- [作業指示]:
1. 次の(a)〜(c)は万博パビリオンの記事と合っていますか。それぞれ「はい」か「いいえ」で答え、決め手となる記事の語句を引用してください。(a) タイプAのパビリオンを建設する国は当初より約2割減る見通しである。(b) 神戸市の男性会社員は1970年の大阪万博を観覧したことがない。(c) 男性会社員はボランティアの役割について詳しい説明を受けている。
2. 万博パビリオンの記事によると、タイプAのパビリオンを建設する国は何カ国にとどまる見通しですか。
3. 万博パビリオンの記事の最後の文に続けて、その先を書き進めてください。

- [抜粋文]:
_ _ _

2025年大阪・関西万博に「タイプA」と呼ばれる自前のパビリオンを建設する国が当初の約2割減の47カ国にとどまる見通しになった。万博の開幕を待つ人たちからは「魅力が落ちて残念」「期待感は下がらない」などとさまざまな声が上がり、専門家からは展示内容の充実を求める意見もあった。
万博にボランティアとして参加予定の神戸市の男性会社員(67)は、1970年の大阪万博や2005年の愛知万博も観覧したといい「各国の特色あるパビリオンを巡るのは楽しかった。タイプAの国が減ったことで、万博の魅力が落ちてしまい残念だ」と話す。
男性はボランティアの役割について「補助」としか知らされていないという。日本国際博覧会協会や行政に対して「パビリオン建設などハード面の遅れが、ボランティアの運営などソフト面に影響しないか不安もある。『想定外』のことも含めてスケジュールを逆算すべきで、国や大阪府・市、協会は各国とうまく連携してほしい」と注文をつけた。

_ _ _

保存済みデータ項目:

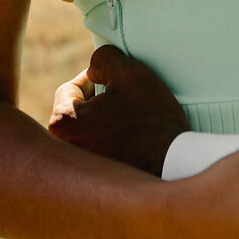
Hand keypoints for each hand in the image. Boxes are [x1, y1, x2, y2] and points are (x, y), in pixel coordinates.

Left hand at [48, 45, 189, 176]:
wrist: (175, 163)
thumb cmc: (151, 118)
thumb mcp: (128, 71)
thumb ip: (102, 59)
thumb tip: (93, 72)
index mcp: (62, 124)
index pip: (71, 88)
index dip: (98, 80)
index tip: (119, 89)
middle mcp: (64, 151)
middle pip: (77, 111)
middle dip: (100, 103)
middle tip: (127, 107)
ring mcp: (78, 169)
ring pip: (89, 129)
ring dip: (107, 121)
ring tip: (132, 125)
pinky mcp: (94, 179)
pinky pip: (98, 149)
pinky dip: (113, 141)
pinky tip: (132, 142)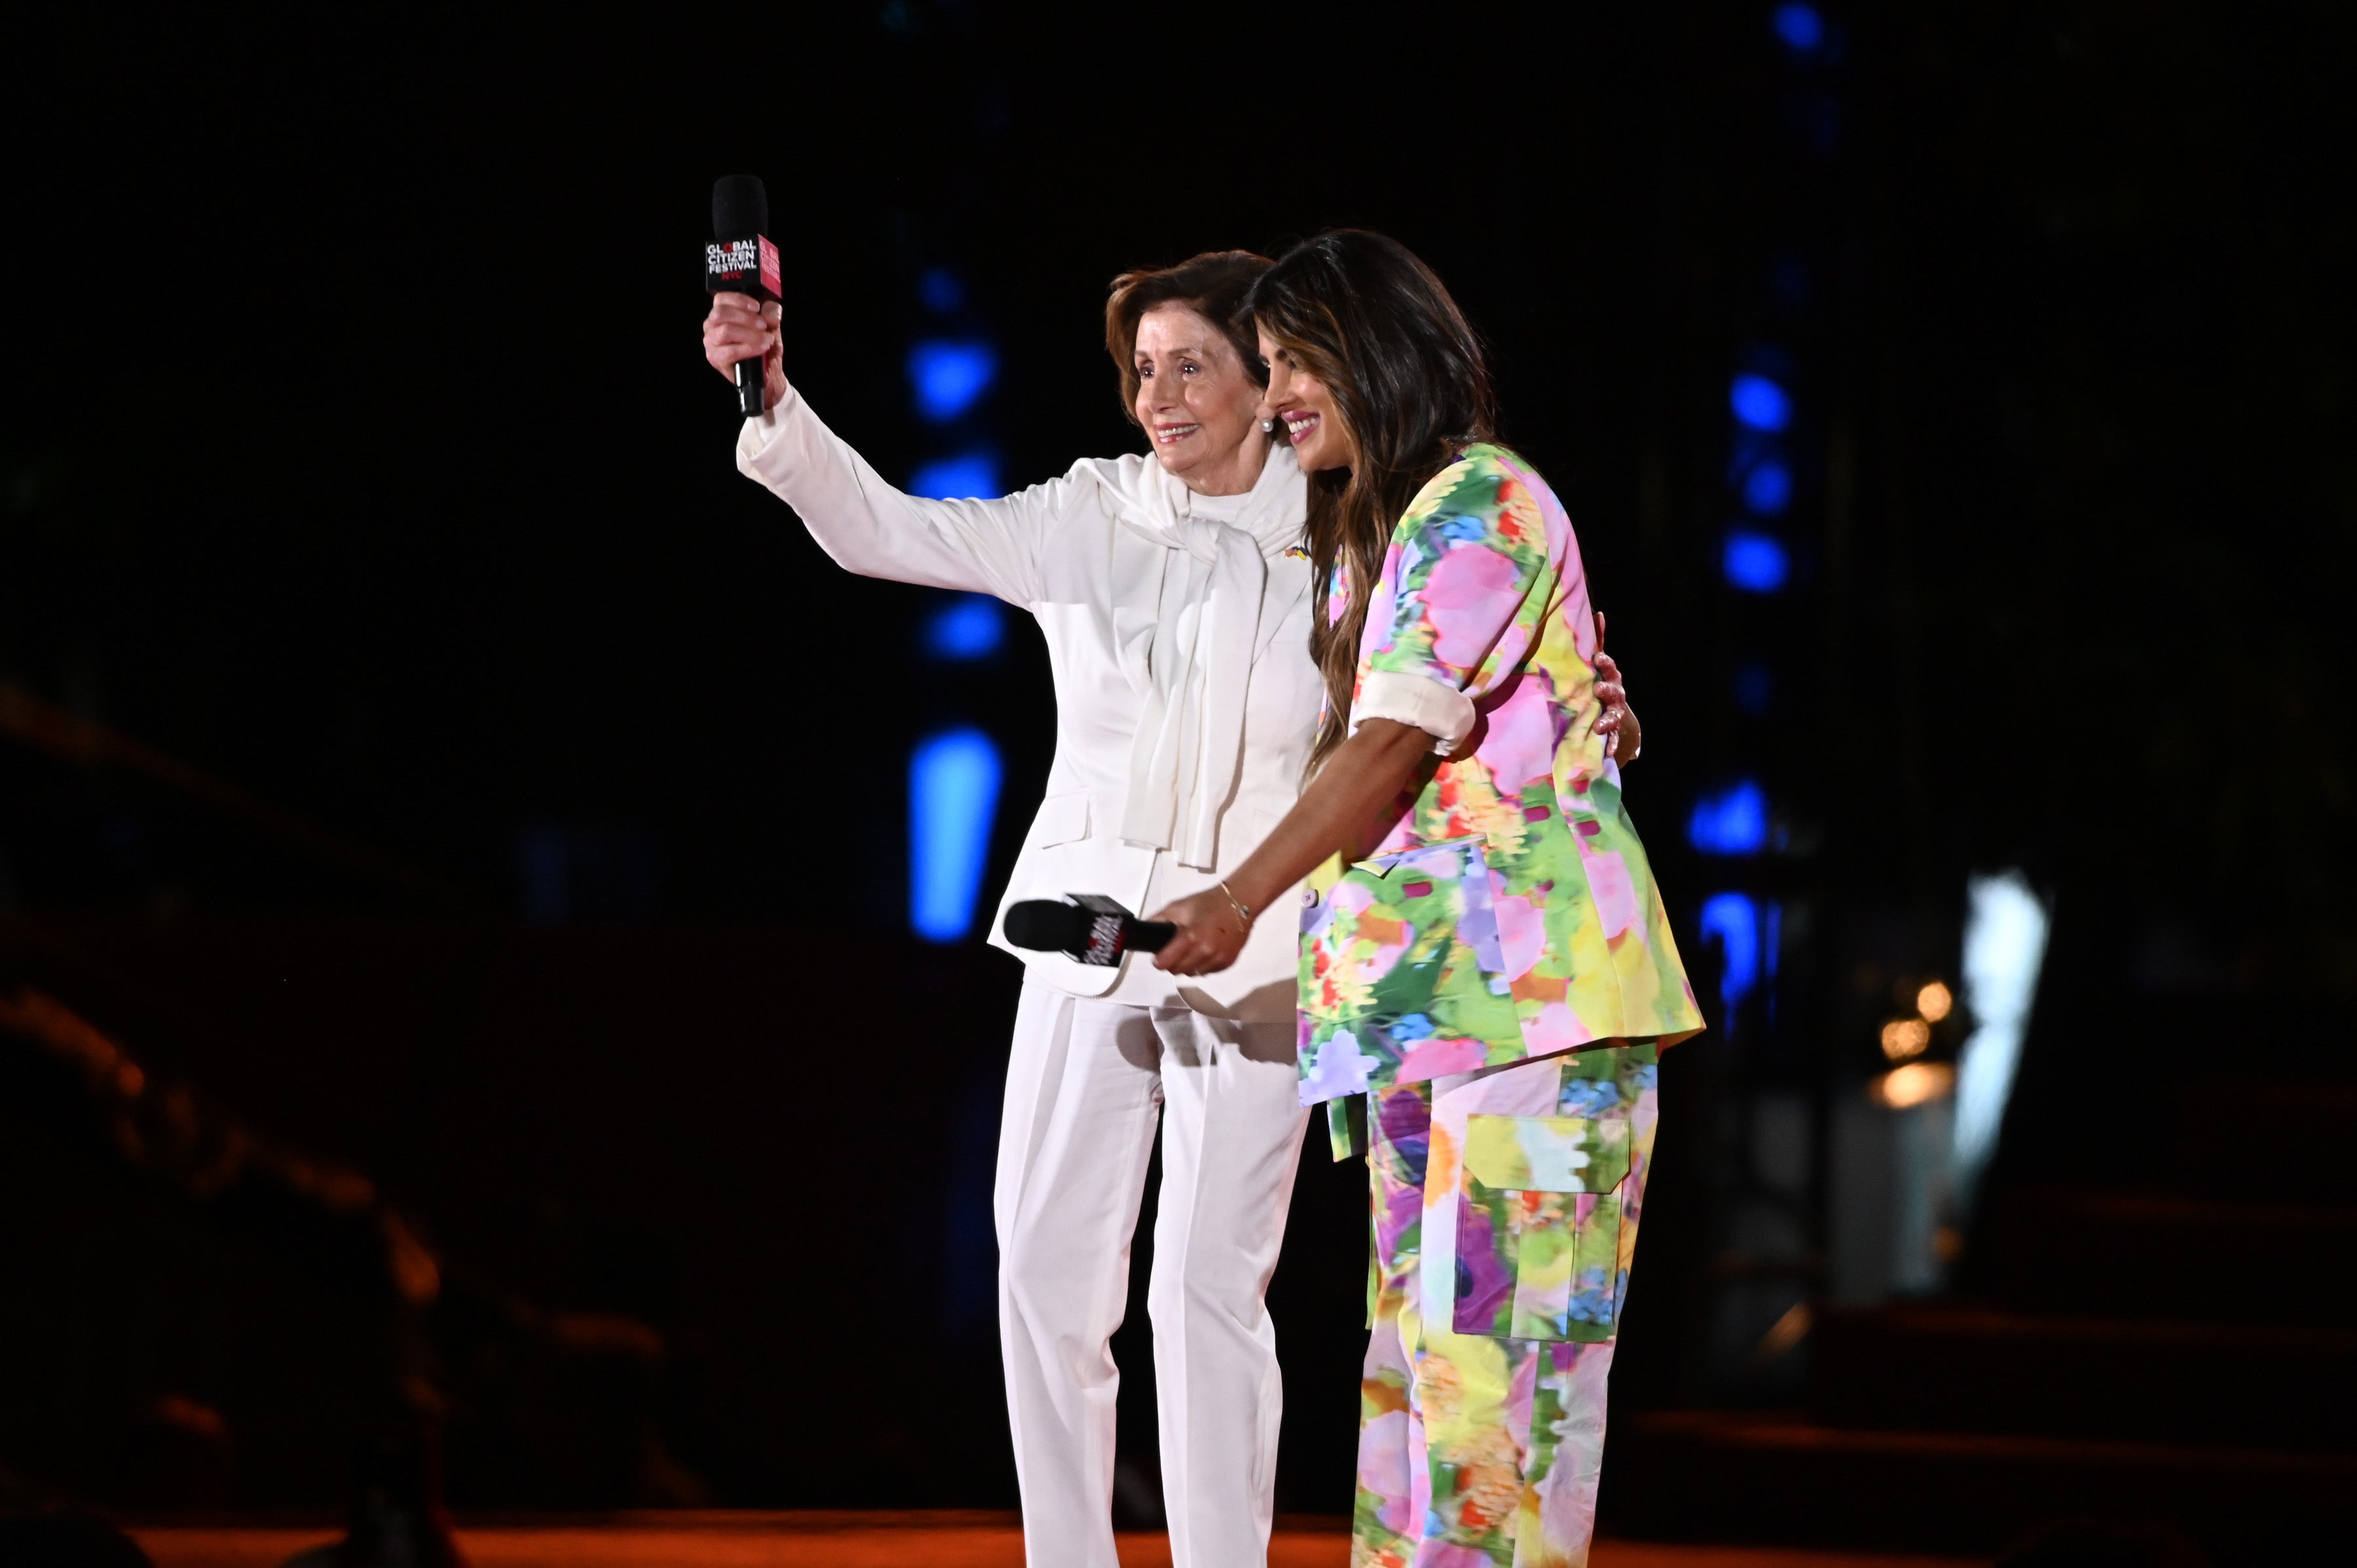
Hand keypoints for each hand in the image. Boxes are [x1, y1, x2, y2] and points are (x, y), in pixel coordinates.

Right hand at [703, 294, 786, 410]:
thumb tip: (770, 311)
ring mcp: (711, 343)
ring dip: (749, 334)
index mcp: (722, 314)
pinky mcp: (715, 359)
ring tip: (766, 339)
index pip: (721, 299)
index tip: (756, 307)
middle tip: (763, 325)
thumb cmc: (764, 347)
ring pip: (725, 331)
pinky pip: (729, 351)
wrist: (769, 374)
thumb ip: (771, 314)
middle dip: (745, 317)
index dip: (738, 300)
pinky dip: (748, 348)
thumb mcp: (772, 326)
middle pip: (720, 313)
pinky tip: (760, 348)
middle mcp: (712, 326)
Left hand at [1147, 887, 1253, 976]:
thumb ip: (1159, 919)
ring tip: (1191, 952)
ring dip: (1188, 966)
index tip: (1159, 957)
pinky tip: (1205, 952)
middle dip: (1173, 964)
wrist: (1240, 902)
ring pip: (1193, 974)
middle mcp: (1204, 952)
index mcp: (1190, 937)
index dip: (1159, 961)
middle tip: (1175, 952)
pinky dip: (1203, 965)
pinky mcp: (1228, 962)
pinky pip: (1208, 972)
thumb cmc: (1207, 903)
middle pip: (1178, 971)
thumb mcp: (1179, 906)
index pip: (1166, 963)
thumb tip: (1145, 930)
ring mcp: (1218, 959)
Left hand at [1592, 612, 1642, 762]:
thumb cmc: (1602, 683)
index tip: (1598, 657)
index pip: (1610, 668)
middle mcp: (1616, 695)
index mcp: (1611, 678)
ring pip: (1613, 717)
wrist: (1614, 714)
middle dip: (1608, 690)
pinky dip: (1610, 746)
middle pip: (1614, 692)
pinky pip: (1612, 739)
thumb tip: (1598, 613)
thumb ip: (1597, 640)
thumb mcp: (1599, 665)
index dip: (1606, 663)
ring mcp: (1615, 714)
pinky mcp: (1612, 732)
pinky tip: (1606, 752)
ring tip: (1599, 727)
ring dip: (1607, 721)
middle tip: (1598, 689)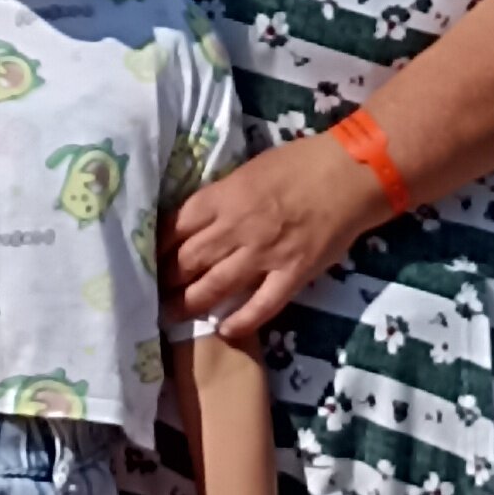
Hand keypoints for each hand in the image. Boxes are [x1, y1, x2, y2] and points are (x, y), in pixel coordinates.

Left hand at [165, 136, 370, 341]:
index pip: (176, 226)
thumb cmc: (301, 163)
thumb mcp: (250, 169)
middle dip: (164, 280)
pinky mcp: (292, 274)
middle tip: (147, 294)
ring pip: (216, 286)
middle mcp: (238, 228)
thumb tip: (198, 218)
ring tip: (170, 316)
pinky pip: (262, 305)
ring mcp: (265, 254)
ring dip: (189, 304)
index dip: (155, 246)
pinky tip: (224, 332)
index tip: (142, 259)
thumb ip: (222, 196)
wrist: (351, 173)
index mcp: (225, 197)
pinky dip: (241, 321)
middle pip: (189, 260)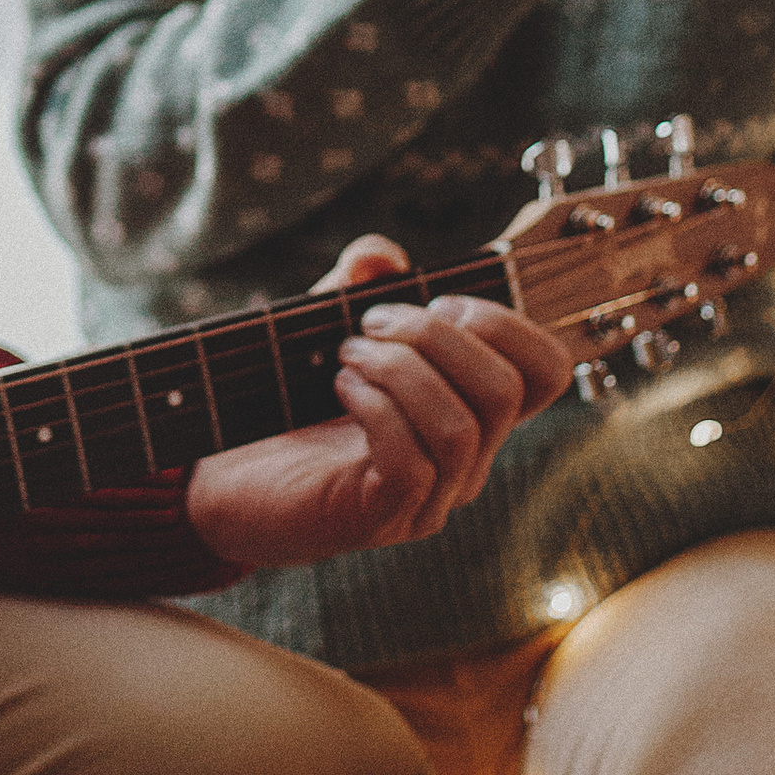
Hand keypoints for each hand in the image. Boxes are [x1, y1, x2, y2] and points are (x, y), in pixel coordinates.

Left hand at [186, 237, 576, 562]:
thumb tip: (381, 255)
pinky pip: (411, 464)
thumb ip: (356, 282)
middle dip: (437, 337)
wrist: (229, 479)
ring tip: (347, 355)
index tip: (440, 302)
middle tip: (370, 321)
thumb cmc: (288, 404)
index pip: (546, 373)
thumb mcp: (325, 324)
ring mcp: (430, 498)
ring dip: (399, 371)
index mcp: (471, 412)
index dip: (506, 324)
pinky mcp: (384, 518)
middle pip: (503, 391)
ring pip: (461, 428)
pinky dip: (376, 409)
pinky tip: (341, 388)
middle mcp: (465, 460)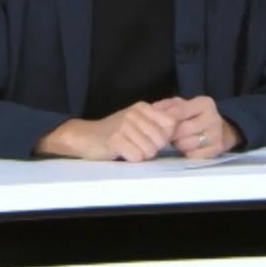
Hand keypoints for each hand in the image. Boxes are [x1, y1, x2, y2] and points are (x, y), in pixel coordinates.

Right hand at [36, 102, 177, 161]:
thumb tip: (179, 129)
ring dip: (141, 155)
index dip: (165, 136)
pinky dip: (131, 159)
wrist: (86, 137)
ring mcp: (124, 125)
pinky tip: (122, 153)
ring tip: (129, 148)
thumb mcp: (137, 122)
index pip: (171, 124)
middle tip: (137, 145)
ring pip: (150, 151)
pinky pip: (137, 156)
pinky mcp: (115, 140)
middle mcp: (135, 113)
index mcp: (143, 107)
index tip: (153, 139)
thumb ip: (157, 123)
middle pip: (161, 140)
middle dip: (152, 148)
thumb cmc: (116, 133)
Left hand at [153, 96, 240, 159]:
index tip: (156, 123)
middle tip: (166, 135)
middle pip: (182, 130)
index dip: (165, 118)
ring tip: (177, 140)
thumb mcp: (181, 105)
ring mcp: (216, 135)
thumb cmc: (194, 117)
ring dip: (178, 144)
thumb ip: (165, 106)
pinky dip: (187, 152)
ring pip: (186, 144)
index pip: (179, 110)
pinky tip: (187, 147)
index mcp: (205, 104)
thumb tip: (151, 111)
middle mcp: (213, 118)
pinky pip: (193, 155)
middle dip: (171, 134)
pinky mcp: (216, 150)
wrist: (219, 130)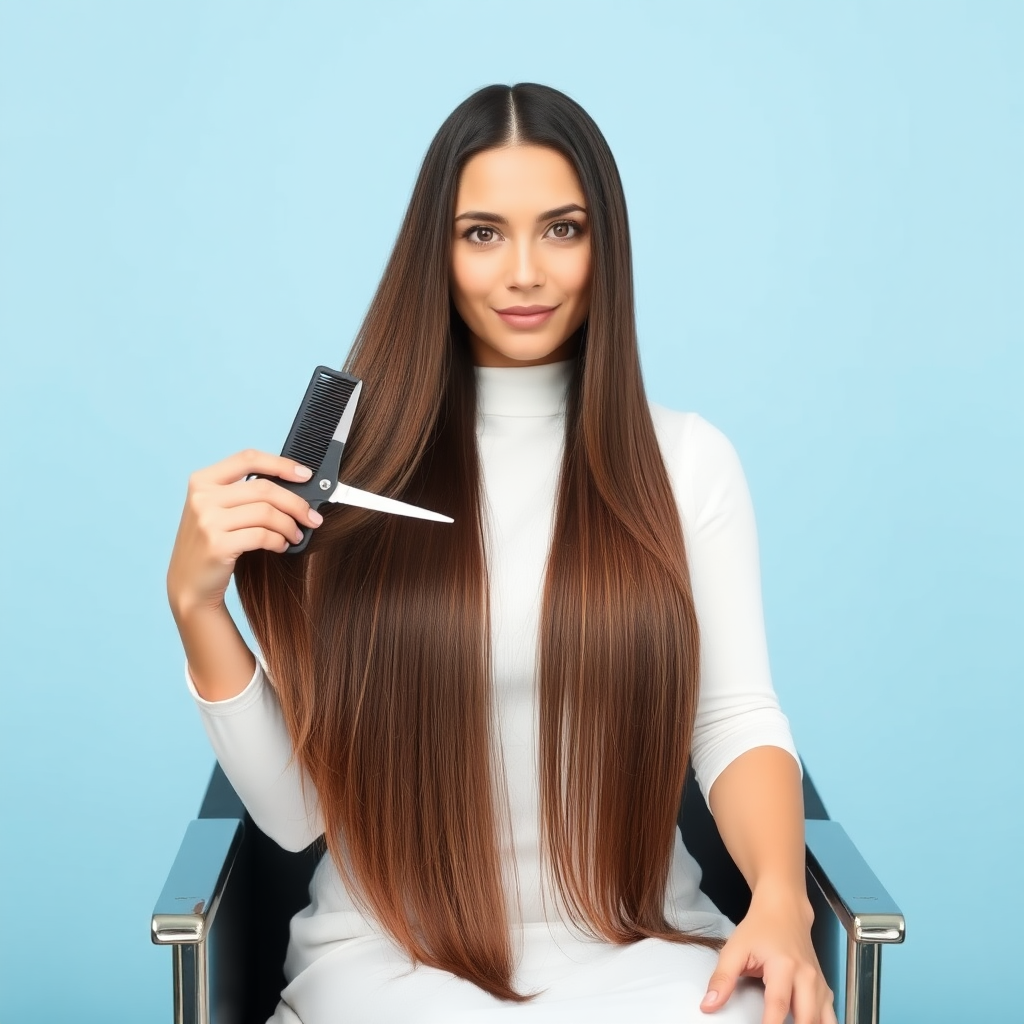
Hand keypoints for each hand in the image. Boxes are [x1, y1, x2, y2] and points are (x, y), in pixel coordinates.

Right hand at [167, 449, 322, 616]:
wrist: (188, 584)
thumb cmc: (212, 543)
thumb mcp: (217, 510)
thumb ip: (244, 493)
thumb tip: (293, 486)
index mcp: (202, 480)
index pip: (248, 458)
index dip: (281, 464)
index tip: (305, 475)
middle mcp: (201, 497)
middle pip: (264, 488)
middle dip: (296, 503)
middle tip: (312, 517)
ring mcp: (207, 521)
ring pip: (266, 513)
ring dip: (290, 525)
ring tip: (296, 535)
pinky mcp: (217, 545)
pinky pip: (262, 536)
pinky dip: (279, 541)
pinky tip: (282, 546)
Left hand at [700, 887, 835, 1023]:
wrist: (785, 910)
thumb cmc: (760, 928)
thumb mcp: (735, 949)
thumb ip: (722, 979)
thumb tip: (709, 1005)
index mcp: (783, 966)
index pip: (778, 1006)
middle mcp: (806, 976)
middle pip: (806, 1018)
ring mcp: (819, 983)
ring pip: (823, 1020)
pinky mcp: (824, 988)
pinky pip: (831, 1016)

_ _ _

- [課題別の結果]:
1.
(a) はい:「当初の約2割減の47カ国にとどまる見通しになった」
(b) いいえ:「1970年の大阪万博や2005年の愛知万博も観覧したといい」
(c) いいえ:「「補助」としか知らされていないという」

2. 47カ国です。

3.
期待感もある。「もしボランティアの仕事が海外パビリオンに関係するのであれば、その国のグッズを身に着けたら楽しいだろう。開幕までの9カ月間でその国の言語を勉強して、海外から来た職員や来場者にあいさつができたらいい」と胸を膨らませる。
これまでに国内外の48の万博を訪れ、「万博マニア」としてイベントなどで活動する藤井秀雄さん(65)=大阪市住之江区=は「独自のパビリオンが少し減るのは残念だが、万博への期待感が下がることはない。企業のパビリオンもあり、一日では回り切れない。全部に入るには10日はかかるだろう」と話す。
今後については「161の国や地域が参加し、イベントも多数ある。協会の情報発信はホームページばかりで、興味がある人しか閲覧しない。チラシや掲示板、モニターなど多くの媒体でビジュアルを重視して発信し、機運を盛り上げてもらいたい」と要望した。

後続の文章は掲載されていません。